- concat distinct strings on load

beaubellamy

Partner - Contributor III

2020-07-13
08:58 PM

concat distinct strings on load

I am trying to create a list of locations associated with each value in a column (eg stopping pattern for a bus route), but the data sometimes has each location twice recording the arrival and departure. I am currently getting the list correct, but it includes the location twice when it occurs twice in the data. I would only like to see the location once even if the data records the arrival and departure.

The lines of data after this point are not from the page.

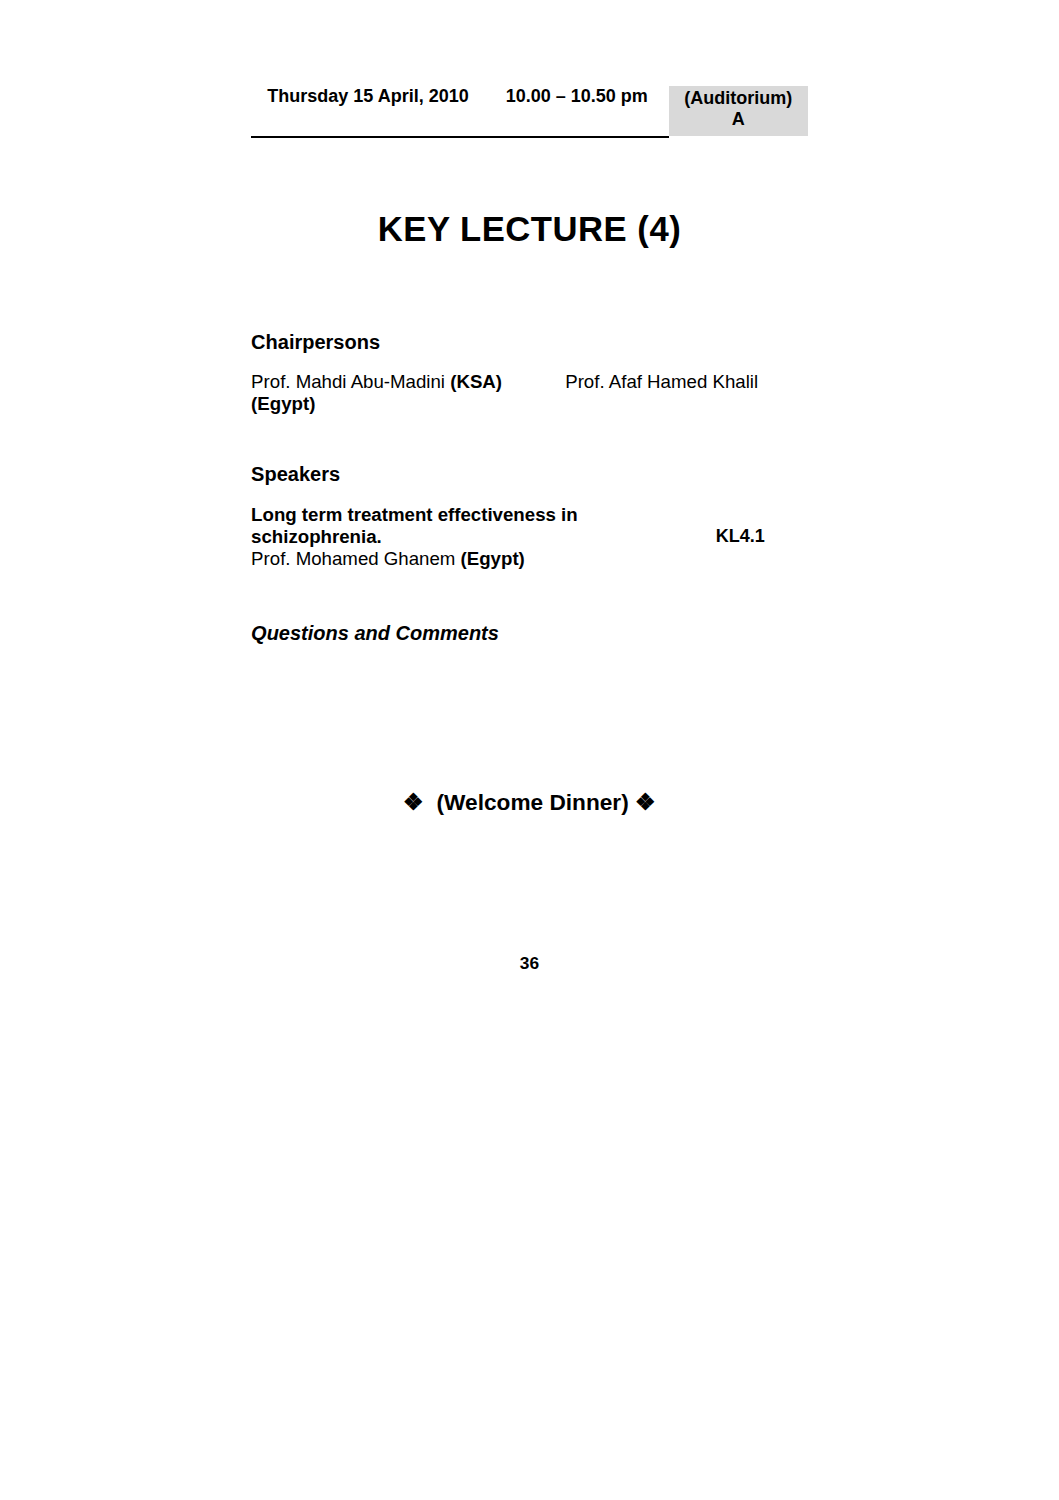Thursday 15 April, 2010
10.00 – 10.50 pm
(Auditorium) A
KEY LECTURE (4)
Chairpersons
Prof. Mahdi Abu-Madini (KSA) Prof. Afaf Hamed Khalil (Egypt)
Speakers
Long term treatment effectiveness in schizophrenia. Prof. Mohamed Ghanem (Egypt)
KL4.1
Questions and Comments
❖ (Welcome Dinner) ❖
36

The order of the location is important as it describes the order of stops.

eg

temp:

load * inline

[

busRoute, sequence, activity, location, time

B1, 1, O, loc_A, 9:00

B1, 10, A, loc_B, 9:10

B1, 11, D, loc_B, 9:11

B1, 20, A, loc_C, 9:20

B1, 21, D, loc_C, 9:21

B1, 31, T, loc_D, 9:30

B2, 1, O, loc_P, 9:00

B2, 10, A, loc_Q, 10:10

B2, 11, D, loc_Q, 10:11

B2, 20, A, loc_R, 10:20

B2, 21, D, loc_R, 10:21

B2, 31, T, loc_S, 10:30

];

// O - Origin

// A - Arrival

// D - Departure

// T - Terminate

left Join

load busRoute,

concat(DISTINCT location,'-',sequence) as stop_pattern

Resident temp

Group by busRoute;

produces stopping patterns for

B1: loc_A-loc_B-loc_B-loc_C-Loc_C-loc_D

B2: loc_P-loc_Q-loc_Q-loc_R-Loc_R-loc_S

What I'm looking for is:

B1: loc_A-loc_B-Loc_C-loc_D

B2: loc_P-loc_Q-loc_R-loc_S

Is there a way to achieve this?

1 Solution

Accepted Solutions

2020-07-14
10:05 AM

Can you check this?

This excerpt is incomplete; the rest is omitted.